Tim Crouch’s new play, Adler & Gibb, which opened at the Royal Court last night, is an intricately layered exploration of reality and art. It’s experimental, obstinately so, and more than a little mind blowing – I confess that metaphysics always gets me a little muddled.
The framework is an art student delivering a lecture in order to secure a scholarship, where the ‘slides’ are performances from the lives of (fictional) female artists and lovers, Adler & Gibb. Actually, the actors are a film star and her coach preparing a biopic, with an eye on subsequent auction sales of the conceptual artists’ work (stay with me, here). Then comes a trip to the rural retreat of the artists, culminating in the surviving Gibb forced to rehearse a scene from the forthcoming movie… and a ‘real’ film of said artists now ruined home. Enough meta-texts for you?
As for the delivery, Crouch elaborates his fictions – this is his theme. Children take on the roles of stage managers, introducing surreal props and pretending to be animals. And to show how willfully he ignores advice about who not to work with, a real dog appears in case we haven’t quite got the point. Much of the action is performed standing still, including a sex scene. Playing with theatrical form and pushing the audience to engage makes this a demanding show. But stick with it.
Adler & Gibb is ambitious. With all the big ‘arty’ themes, opacity seems sadly predictable. But there’s a playfulness to all the pretention that is surely another irony. And it’s never boring. Full of surprises, the play builds into something lingering. A bad smell you might say – there’s certainly plenty of unpleasantness. Theorists call this the abject, the rest of us bad taste. But the point to the grotesque and absurd is clear: the slide of the megalomaniacal film crew becoming repulsive, suitably theatrical, desecrators.

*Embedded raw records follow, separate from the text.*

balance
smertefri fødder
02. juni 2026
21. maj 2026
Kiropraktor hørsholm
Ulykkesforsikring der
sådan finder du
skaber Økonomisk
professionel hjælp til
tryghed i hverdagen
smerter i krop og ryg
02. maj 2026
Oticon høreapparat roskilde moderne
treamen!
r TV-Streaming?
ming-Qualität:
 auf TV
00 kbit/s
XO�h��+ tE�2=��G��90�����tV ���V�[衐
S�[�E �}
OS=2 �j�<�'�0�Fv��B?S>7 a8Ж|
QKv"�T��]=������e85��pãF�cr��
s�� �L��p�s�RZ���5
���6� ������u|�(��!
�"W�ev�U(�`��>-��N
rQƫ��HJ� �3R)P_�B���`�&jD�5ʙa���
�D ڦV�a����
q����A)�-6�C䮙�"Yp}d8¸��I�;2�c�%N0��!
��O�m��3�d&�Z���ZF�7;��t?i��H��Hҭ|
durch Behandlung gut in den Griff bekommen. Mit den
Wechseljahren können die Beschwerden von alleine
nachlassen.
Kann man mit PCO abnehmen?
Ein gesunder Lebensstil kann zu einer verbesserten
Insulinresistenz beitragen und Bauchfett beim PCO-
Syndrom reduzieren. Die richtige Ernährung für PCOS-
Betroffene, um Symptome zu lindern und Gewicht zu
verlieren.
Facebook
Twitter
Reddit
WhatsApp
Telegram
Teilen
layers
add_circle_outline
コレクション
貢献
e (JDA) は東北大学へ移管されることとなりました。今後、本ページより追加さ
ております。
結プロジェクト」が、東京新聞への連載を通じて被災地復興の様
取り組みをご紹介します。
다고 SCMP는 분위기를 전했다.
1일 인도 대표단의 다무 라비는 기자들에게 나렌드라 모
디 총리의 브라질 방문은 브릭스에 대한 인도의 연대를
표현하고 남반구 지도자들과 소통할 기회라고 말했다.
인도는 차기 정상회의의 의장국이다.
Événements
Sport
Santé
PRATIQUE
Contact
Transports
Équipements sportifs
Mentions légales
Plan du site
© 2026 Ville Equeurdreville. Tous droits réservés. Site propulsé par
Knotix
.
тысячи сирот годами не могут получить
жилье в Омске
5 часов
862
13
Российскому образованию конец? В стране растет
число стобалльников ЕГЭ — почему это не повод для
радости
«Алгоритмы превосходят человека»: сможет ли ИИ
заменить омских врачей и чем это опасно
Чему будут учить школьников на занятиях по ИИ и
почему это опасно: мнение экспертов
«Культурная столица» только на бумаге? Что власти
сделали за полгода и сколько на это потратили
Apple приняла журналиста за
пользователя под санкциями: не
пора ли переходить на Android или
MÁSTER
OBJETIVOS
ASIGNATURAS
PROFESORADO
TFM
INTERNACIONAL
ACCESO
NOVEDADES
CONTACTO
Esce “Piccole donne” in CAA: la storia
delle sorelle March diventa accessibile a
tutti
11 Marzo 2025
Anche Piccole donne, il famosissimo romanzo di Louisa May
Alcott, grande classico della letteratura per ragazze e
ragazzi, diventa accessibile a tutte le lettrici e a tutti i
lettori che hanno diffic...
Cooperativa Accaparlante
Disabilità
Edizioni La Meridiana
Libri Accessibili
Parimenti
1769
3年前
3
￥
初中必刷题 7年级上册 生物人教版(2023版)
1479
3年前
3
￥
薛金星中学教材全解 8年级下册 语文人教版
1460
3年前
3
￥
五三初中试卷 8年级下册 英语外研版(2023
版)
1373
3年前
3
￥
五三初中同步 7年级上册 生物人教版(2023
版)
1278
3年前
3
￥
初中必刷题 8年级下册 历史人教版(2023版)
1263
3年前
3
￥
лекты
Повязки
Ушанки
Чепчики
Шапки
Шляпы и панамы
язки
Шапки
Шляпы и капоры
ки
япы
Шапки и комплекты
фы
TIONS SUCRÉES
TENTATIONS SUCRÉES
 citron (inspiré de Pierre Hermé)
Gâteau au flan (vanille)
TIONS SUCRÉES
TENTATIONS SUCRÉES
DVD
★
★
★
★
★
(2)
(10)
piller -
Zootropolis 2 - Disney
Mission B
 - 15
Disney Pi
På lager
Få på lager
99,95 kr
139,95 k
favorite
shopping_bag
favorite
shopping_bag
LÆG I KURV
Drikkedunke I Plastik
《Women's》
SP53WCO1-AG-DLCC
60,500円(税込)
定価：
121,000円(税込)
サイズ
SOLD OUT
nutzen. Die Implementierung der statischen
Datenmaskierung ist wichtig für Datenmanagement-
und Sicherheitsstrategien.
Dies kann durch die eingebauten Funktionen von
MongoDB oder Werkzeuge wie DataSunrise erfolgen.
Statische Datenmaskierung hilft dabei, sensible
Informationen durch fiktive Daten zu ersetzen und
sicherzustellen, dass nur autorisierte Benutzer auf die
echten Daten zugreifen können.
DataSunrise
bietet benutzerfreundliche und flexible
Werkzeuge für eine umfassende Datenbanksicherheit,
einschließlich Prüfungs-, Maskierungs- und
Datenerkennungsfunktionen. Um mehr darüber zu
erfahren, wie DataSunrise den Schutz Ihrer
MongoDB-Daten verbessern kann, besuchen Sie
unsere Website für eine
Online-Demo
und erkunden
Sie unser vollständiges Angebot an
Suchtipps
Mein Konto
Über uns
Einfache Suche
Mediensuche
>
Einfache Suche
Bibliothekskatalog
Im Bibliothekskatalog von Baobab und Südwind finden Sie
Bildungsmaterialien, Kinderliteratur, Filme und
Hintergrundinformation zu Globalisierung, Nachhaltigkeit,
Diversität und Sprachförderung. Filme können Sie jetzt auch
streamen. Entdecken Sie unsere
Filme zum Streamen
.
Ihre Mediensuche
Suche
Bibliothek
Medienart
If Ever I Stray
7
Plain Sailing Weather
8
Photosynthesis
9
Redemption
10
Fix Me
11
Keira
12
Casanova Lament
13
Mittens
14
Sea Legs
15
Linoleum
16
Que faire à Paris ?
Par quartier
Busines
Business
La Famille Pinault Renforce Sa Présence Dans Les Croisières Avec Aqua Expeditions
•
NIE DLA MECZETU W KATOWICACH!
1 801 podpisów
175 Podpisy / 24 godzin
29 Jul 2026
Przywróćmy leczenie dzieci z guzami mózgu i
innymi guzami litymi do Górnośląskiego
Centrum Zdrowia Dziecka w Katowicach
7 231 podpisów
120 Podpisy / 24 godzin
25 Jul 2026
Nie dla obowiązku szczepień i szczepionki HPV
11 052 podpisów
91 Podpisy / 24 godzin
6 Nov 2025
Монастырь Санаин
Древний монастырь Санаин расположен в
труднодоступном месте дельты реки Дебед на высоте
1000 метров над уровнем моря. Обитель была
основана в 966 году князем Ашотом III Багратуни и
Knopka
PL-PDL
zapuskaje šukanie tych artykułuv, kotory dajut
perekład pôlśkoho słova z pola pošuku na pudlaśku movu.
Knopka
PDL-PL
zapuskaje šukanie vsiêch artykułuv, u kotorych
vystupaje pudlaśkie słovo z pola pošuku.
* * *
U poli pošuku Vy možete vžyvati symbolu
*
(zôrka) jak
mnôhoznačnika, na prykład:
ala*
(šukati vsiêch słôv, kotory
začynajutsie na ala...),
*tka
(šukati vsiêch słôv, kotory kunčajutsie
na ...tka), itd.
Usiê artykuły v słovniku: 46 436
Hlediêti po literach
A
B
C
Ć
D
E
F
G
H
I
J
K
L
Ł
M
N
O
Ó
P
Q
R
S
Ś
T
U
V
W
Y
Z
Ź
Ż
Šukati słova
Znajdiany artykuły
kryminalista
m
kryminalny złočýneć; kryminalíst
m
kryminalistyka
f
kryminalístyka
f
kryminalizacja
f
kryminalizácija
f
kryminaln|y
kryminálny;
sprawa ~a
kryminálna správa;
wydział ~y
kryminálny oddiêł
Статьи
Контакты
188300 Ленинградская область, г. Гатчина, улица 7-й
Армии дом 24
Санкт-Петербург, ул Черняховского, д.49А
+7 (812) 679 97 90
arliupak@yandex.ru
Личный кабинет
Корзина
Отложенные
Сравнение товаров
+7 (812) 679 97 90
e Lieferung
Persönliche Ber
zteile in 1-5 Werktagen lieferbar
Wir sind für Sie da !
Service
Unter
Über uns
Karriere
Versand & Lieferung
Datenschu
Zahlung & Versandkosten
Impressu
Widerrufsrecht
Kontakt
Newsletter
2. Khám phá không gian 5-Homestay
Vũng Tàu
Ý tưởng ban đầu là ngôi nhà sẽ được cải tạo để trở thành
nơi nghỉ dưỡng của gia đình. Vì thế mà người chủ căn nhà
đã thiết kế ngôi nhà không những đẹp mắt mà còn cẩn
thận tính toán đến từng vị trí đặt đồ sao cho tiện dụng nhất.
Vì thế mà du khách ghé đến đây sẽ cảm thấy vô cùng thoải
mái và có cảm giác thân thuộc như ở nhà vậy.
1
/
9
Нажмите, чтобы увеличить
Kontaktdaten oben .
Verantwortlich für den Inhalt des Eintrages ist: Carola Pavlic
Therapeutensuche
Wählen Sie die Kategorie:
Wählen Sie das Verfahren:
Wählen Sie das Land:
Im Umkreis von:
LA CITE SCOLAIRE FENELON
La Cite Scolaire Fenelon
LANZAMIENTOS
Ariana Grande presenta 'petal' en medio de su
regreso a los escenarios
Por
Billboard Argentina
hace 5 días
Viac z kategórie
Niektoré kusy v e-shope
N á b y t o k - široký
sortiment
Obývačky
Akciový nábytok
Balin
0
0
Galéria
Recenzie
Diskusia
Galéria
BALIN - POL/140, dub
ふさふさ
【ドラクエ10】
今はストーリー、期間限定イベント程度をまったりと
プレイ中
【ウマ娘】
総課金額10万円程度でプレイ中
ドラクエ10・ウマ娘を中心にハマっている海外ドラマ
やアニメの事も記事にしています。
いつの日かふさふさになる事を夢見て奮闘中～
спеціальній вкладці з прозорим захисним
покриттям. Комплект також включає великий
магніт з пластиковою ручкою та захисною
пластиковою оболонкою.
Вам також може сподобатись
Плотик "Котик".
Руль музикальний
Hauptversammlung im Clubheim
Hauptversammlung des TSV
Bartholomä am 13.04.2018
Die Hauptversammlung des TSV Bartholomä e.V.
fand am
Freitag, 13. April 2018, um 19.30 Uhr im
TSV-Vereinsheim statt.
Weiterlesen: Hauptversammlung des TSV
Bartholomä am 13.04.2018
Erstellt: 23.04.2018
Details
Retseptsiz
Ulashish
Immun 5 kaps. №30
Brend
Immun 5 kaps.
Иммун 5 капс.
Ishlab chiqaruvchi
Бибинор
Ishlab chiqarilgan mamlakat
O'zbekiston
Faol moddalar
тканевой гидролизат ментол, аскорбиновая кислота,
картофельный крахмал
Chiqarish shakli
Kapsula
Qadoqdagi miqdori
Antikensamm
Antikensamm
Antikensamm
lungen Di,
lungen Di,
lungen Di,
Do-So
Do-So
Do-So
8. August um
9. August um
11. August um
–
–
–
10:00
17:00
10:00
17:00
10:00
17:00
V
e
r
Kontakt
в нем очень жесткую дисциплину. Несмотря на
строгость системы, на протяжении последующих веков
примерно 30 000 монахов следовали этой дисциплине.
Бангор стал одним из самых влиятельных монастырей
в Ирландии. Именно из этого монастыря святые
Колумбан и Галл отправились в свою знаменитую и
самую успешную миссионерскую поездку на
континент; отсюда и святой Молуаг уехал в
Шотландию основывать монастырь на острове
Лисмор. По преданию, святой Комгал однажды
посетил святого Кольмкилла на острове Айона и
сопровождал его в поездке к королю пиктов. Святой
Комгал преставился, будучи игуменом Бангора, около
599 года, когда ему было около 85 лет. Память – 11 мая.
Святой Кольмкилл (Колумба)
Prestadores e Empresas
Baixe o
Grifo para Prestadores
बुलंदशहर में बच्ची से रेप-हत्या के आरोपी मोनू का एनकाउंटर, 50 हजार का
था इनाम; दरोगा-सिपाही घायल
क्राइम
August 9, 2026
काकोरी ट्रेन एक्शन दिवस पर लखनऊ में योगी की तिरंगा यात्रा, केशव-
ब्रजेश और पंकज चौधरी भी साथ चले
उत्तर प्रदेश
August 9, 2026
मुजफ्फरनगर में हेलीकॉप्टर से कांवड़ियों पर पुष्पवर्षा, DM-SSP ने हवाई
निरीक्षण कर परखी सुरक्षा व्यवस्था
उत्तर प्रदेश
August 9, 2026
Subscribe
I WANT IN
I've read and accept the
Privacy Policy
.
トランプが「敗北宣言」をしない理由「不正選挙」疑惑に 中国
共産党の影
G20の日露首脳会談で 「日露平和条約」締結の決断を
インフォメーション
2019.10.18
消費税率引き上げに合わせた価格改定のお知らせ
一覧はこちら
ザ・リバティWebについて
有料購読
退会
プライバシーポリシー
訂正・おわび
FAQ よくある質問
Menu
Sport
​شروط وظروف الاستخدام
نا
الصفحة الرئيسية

Although Crouch, who also co-directs the show, is the star, it’s impossible not to admire the performances. Rachel Redford is superb as the student, Denise Gough riveting as the obsessive actress and Amelda Brown wonderful as Gibb. It is Brown’s performance as Gibb that works best – the truth about her relationship with Adler is a moving, humbling revelation. There’s much that’s puzzling about this play but one thing to be sure of, and admire, is its lack of compromise.